Supporting EPEL Builds in Koji
Using Koji to build EPEL packages has been a goal for a long time. However, it has been held up by the desire to build against official RHEL packages while not making those packages public. Right now Koji can only build against packages it has a local copy of, under /mnt/koji/packages
, and that directory is served via http to the public.
This is a proposal to enable Koji to populate the minimal buildroot and resolve dependencies using packages from an admin-configurable remote yum repository. A minimum amount of information about packages from the remote repository would be inserted into the local Koji database to allow the package to be traced back to its origin. This would enable Koji to pull RHEL packages from a private repo for the purpose of building EPEL packages, without making the RHEL packages public. Note that everything built by Koji would still be available to the public.
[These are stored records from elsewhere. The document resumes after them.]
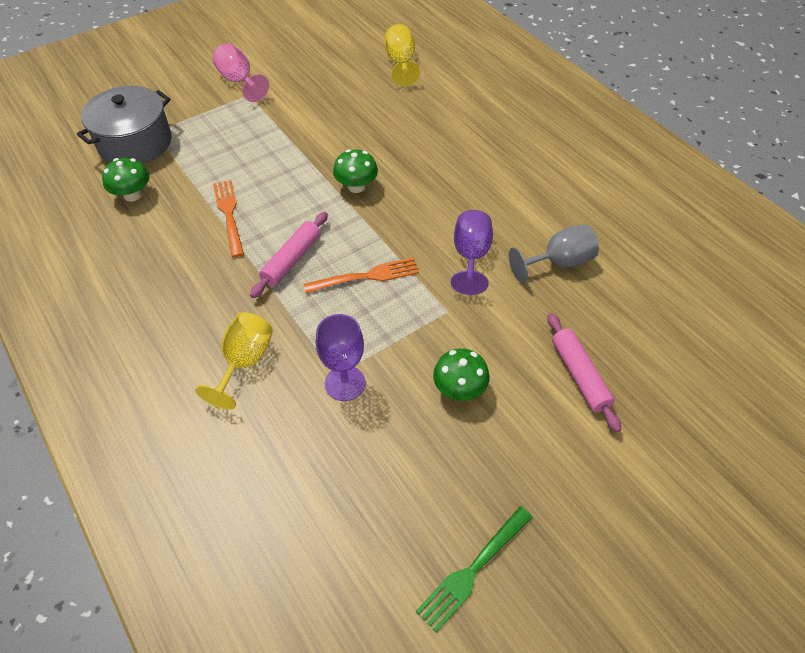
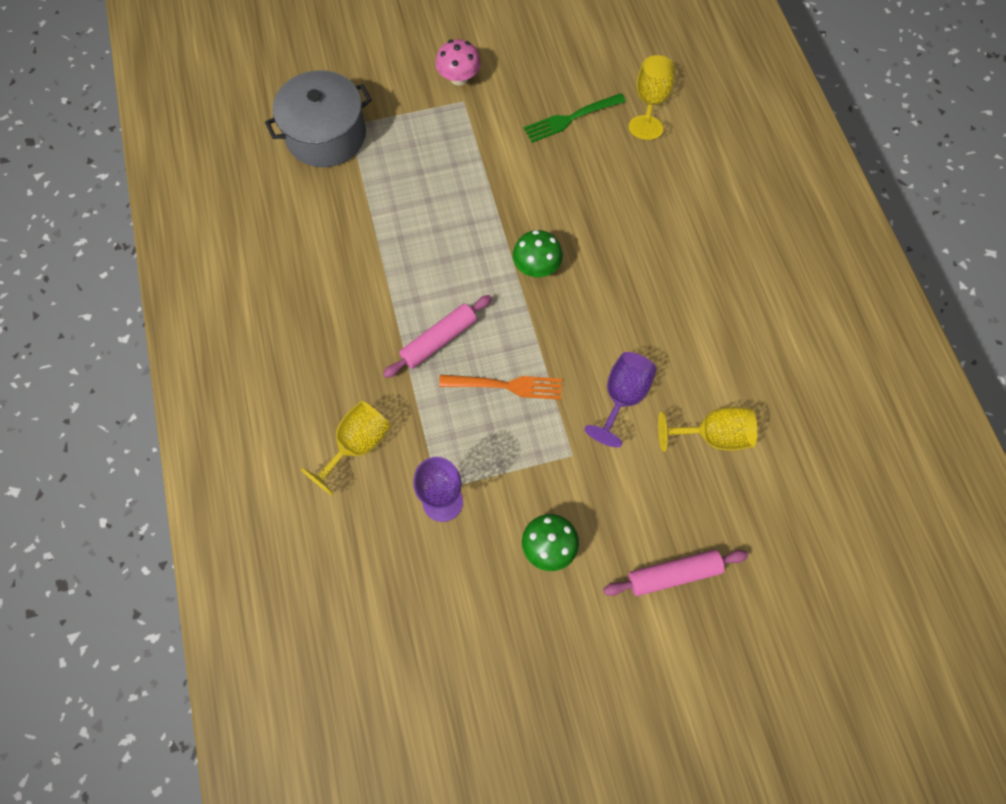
camera: 20 degrees right, 15 degrees up
green mushroom [102,158,150,201] -> none
pink goblet [212,43,269,102] -> pink mushroom [436,39,481,86]
orange fork [213,180,244,257] -> none
green fork [416,506,532,632] -> green fork moved to [524,93,626,143]
grey goblet [509,224,599,283] -> yellow goblet [658,407,757,452]
pink rolling pin [547,313,621,432] -> pink rolling pin turned 75 degrees clockwise [603,550,748,596]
This approach has the additional benefit of greatly simplifying the bootstrapping process for people running their own Koji instances. They can simply consume packages from an existing yum repo and skip the entire package import process.
Implementation
Finding the packages
Koji generates a yum config for every buildroot it creates and uses. This config currently points to a single repo that has been created by Koji from packages associated with the build tag. To enable the use of a remote repo, a second repo will be added to this yum config. A new field, remote_repo_url
will be added to the tag_config
table in the Koji database to hold the URL of the additional repo, configurable on a per-tag basis. Priorities in the yum config will be setup such that if a package exists in both the local Koji environment and the remote repo, it will be pulled from the local environment, even if it's an older version. This will provide an admin with maximum control over the Koji buildroot contents, and the ability to upgrade or downgrade packages as necessary. This may require the yum-priorities plugin to be installed on the build hosts.
Tracking packages
When a build is complete Koji uploads the list of packages in the buildroot to the hub to be inserted into the database for tracking purposes. Currently, every package in the list must exist in the Koji database or an error will be raised. Under this proposal, if the remote repo in the tag_config
table is null, this behaviour doesn't change, and Koji will work exactly as it does now.